Via Paolo Sarpi
Milano – In via Paolo Sarpi oggi non si mangiano risotto alla milanese e cotoletta, ma riso alla cantonese e katsusando. Siamo nel cuore di Chinatown, dove ogni fine settimana centinaia di persone si riversano per tuffarsi nella cucina orientale.
Eppure, anche qui Milano ha saputo distinguersi. Se in molte Chinatown del mondo le attività sono esclusivamente asiatiche, Paolo Sarpi custodisce due anime: quella del commercio italiano - è la via con il maggior numero di botteghe storiche della città - e quella più recente, gastronomica ed etnica. A separarle, almeno simbolicamente, c’è via Rosmini.
“Un tempo era la terza via commerciale di Milano, dopo corso Vercelli e corso Buenos Aires. Le cose sono cambiate con la prima ondata di attività cinesi, che hanno portato soprattutto negozi all’ingrosso”, racconta Francesco Novetti, da 73 anni presente in via Sarpi con la sua erboristeria. “La vera rivoluzione è arrivata con la pedonalizzazione, che ha spinto alla chiusura dei magazzini e favorito la nascita di ristoranti e bar. I negozi tradizionali hanno cominciato a chiudere, e oggi siamo rimaste noi botteghe storiche, che stringiamo i denti per passione. Sicuramente l’abitabilità è migliorata, ma è un mondo completamente diverso. Non so se migliore o peggiore: è semplicemente cambiato”.
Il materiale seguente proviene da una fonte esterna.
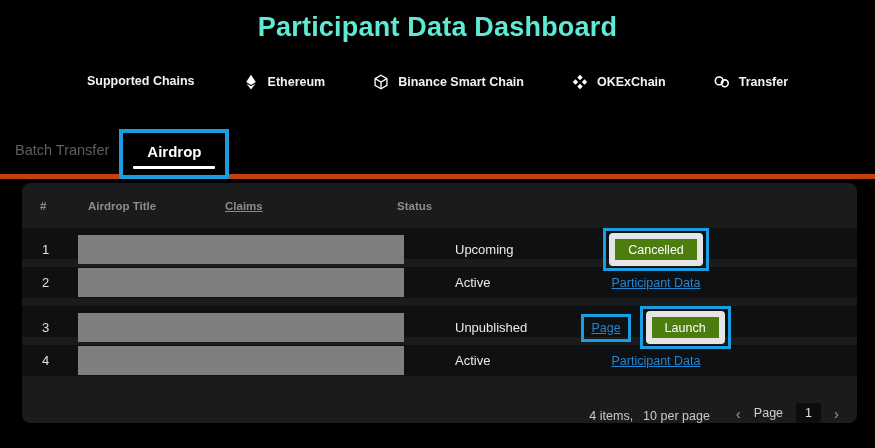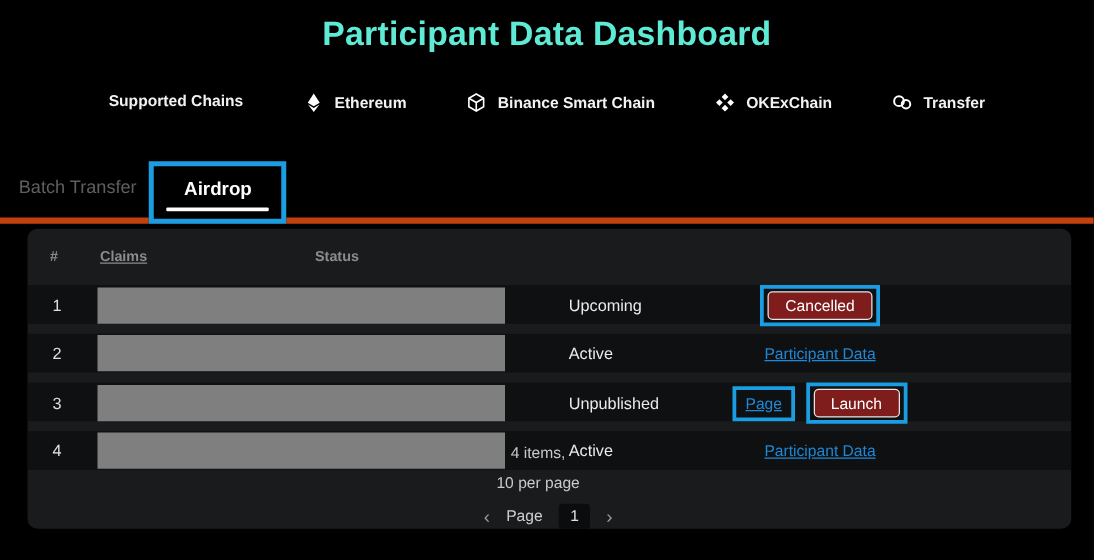"Airdrop Title" span.th { html: none -> <span>Airdrop Title</span> }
Tra le botteghe storiche c’è anche la profumeria Lorenzi, da 101 anni in via Sarpi, oggi gestita da Laura Russo, nipote del fondatore: “Con i negozi all’ingrosso la via era peggiorata molto, non potevano convivere con la vendita al dettaglio e Paolo Sarpi stava scivolando in una brutta situazione. La pedonalizzazione ha segnato una rinascita, anche se in una forma diversa. Ora, come in altre zone della città, domina il cibo. Chi viene per acquistare lo fa spesso per un negozio preciso, non più per passeggiare e curiosare tra le vetrine”.
Tra i commercianti, però, c’è anche chi guarda con maggiore scetticismo alla diffusione dei ristoranti cinesi. Luigi Guidi, ex macellaio e oggi titolare di una gastronomia, spiega: “Non credo sia giusto chiamarla solo Chinatown, qui c’è anche altro. Paolo Sarpi è stata una via importante per Milano e ci sono ancora molte attività italiane. Così il mercato non è equilibrato: la gente viene solo per mangiare etnico, e gli altri locali chiudono”. I rapporti con la comunità cinese, tuttavia, non sono conflittuali. Quello che lamentano alcuni residenti e commercianti italiani è più la mancanza di dialogo.

Ma non è questione di non voler integrarsi, racconta Lina Hu, titolare di Party Wan, negozio di articoli per feste e ormai una delle attività più conosciute della via: “Molte persone cinesi non parlano bene italiano, e per questo possono sembrare più chiuse. Ma non è così per tutti. Noi, per esempio, abbiamo tantissimi clienti italiani e ottimi rapporti con le altre attività. È una questione di comunicazione, non di volontà. Per quanto riguarda il cibo, è vero: ha portato alla chiusura molti negozi, anche cinesi. Noi siamo una delle poche attività non alimentari ancora aperte”. Sui rapporti con gli italiani la pensa allo stesso modo Mike Wu, figlio del titolare del Bar Amico, il primo bar cinese della via: “Siamo qui da 25 anni e ci siamo integrati subito molto bene. Sappiamo di essere ospiti, e proprio per questo cerchiamo sempre di comportarci con rispetto. E credo che questo si percepisca: difficilmente troverete qualcuno che si lamenta di Paolo Sarpi”.
Pochi metri più avanti c’è l’enoteca Alla Goccia, gestita da Luca Hu, che, come ci tiene a sottolineare, ha il cognome più diffuso di Milano: “Sono qui dal 1979, da quando la Cina ha aperto il mercato al resto del mondo. Sono arrivato a Milano perché mia sorella era già qui. Ho iniziato lavorando nella ristorazione, poi mi sono messo in proprio con l’enoteca. Con gli italiani ho un ottimo rapporto: amano la cultura cinese. Io, invece, ormai mi sento molto milanese: ho il cognome più diffuso della città, vendo vini italiani e ho chiamato il mio locale Alla Goccia, un modo di dire che mi è piaciuto subito, fin da quando l’ho sentito la prima volta”.